I think I’ve had enough of the scary and the slasher for now, yet not really in the mood for deep feels.  Let’s go with something a little more quirky and celebratory.

Book of Life (2014, dir; Jorge Gutierrez)  — a fun, scary, rompy musical with great songs and bright colorful animation. I think the story falls just short becoming too much love story but carries it well with the action and terrific animation. Fun to watch, might be too scary and wild for younger viewers. Delightful refreshing film for adults after all the gory slasher films of the past month!

This inspires me to stay on a Mexican theme; 

Frida (2002, dir: Julie Taymor) —  I think this film created an interest and delight in the stories of artists and women; is it just me? Or have you noticed the trend too? ..anyway: a beautiful film that celebrates the life and art of the dynamic Frida Kahlo with out over glorifying her; she is a human heroine. Flawed, complicated, beautiful, talented,  tormented by life and her choices. Salma Hayek was born to play this role, she is Frida with every breath and movement. Wonderful casting choices, beautifully filmed; hitting all the right  places of interest and drama. A really nice choice for an afternoon of movie watching that might even get your teens to pull up a chair and hang out.

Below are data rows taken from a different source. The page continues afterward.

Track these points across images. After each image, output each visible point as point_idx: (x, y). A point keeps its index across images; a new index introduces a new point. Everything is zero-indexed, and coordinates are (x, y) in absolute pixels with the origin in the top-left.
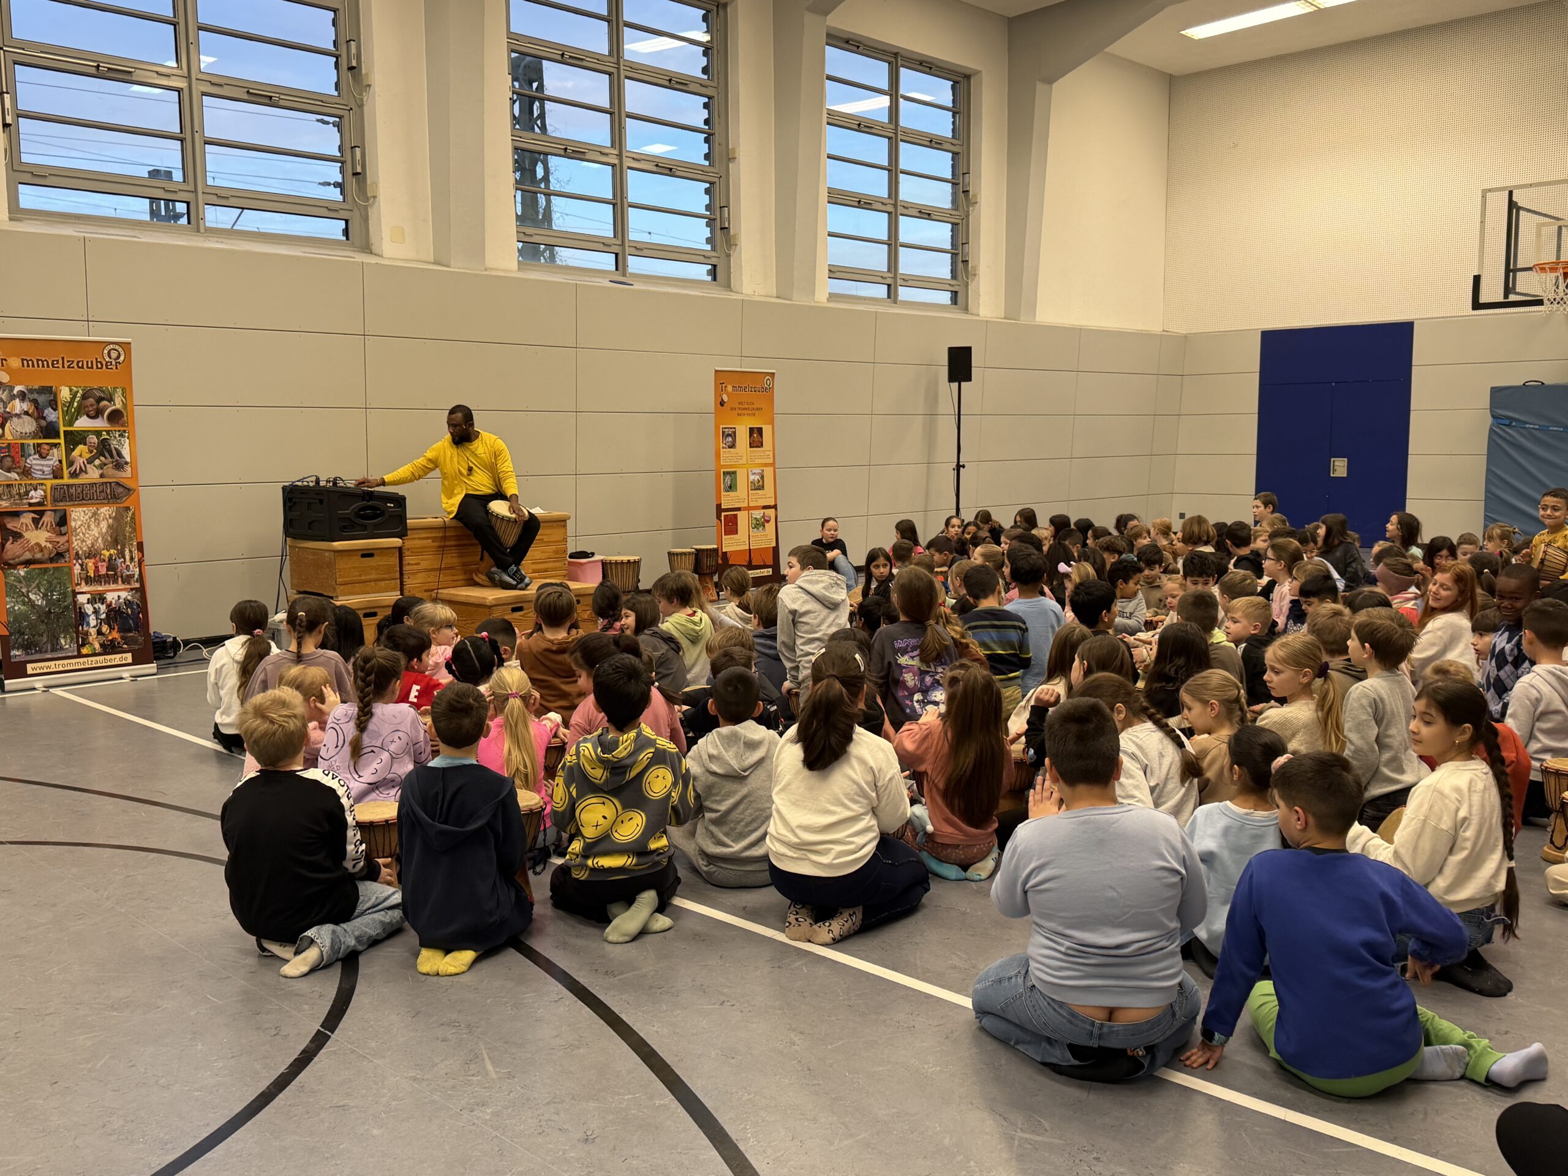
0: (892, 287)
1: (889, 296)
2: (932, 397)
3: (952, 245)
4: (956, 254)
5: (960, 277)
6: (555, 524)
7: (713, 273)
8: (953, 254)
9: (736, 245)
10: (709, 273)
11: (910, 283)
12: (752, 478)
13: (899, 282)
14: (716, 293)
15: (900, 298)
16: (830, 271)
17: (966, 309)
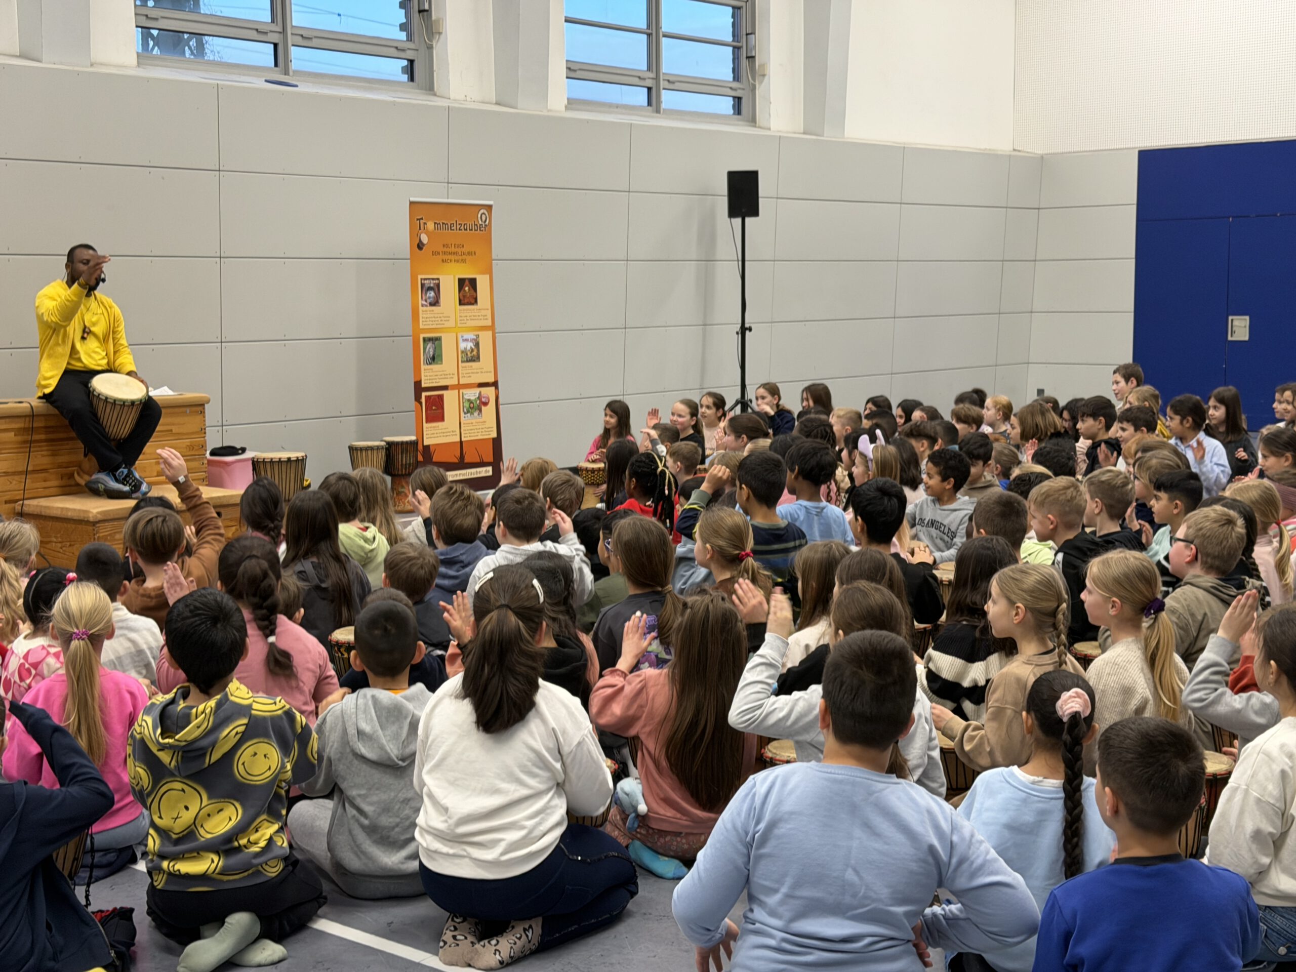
0: (654, 91)
1: (649, 104)
2: (708, 237)
3: (734, 36)
4: (739, 48)
5: (744, 78)
6: (188, 410)
7: (410, 70)
8: (734, 47)
9: (440, 33)
10: (404, 70)
11: (677, 86)
12: (462, 345)
13: (663, 84)
14: (415, 98)
15: (664, 106)
16: (569, 69)
17: (753, 121)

ooohhhhh ..Now that we are on a trend with love stories and complicated lives ….later today, around dusk as you are settling in for the evening with a cuddle partner, this next film will require a quiet room with low lighting: 

Like Water for Chocolate (1992, dir: Alfonso Arau) — I know you are wondering, Filmmaven, why are you getting all romantic and sweet right now ??? Well don’t worry – chocolate in mexico is not always sweet and creamy ..sometimes its bitter and harsh …like life itself…. A wonderful (WONDERFUL) example of magical realism, the novel by Laura Esquivel is one of those amazing once in awhile books that you just can’t put down. Its so captivating and full of whoa moments that you have to keep going ….only a particular director with just the right heady flights of fancy could pull off making it into a film …Alfonso Arau does accomplish this and watching the film is just as enchanting.

I want to recommend NO COOKING for any of these films; try to keep neutral and steady with your consumption until they are watched. Halloween candy and popcorn balls are fine.

Dia de Los Muertos, may your ancestors find you with peace and gratitude.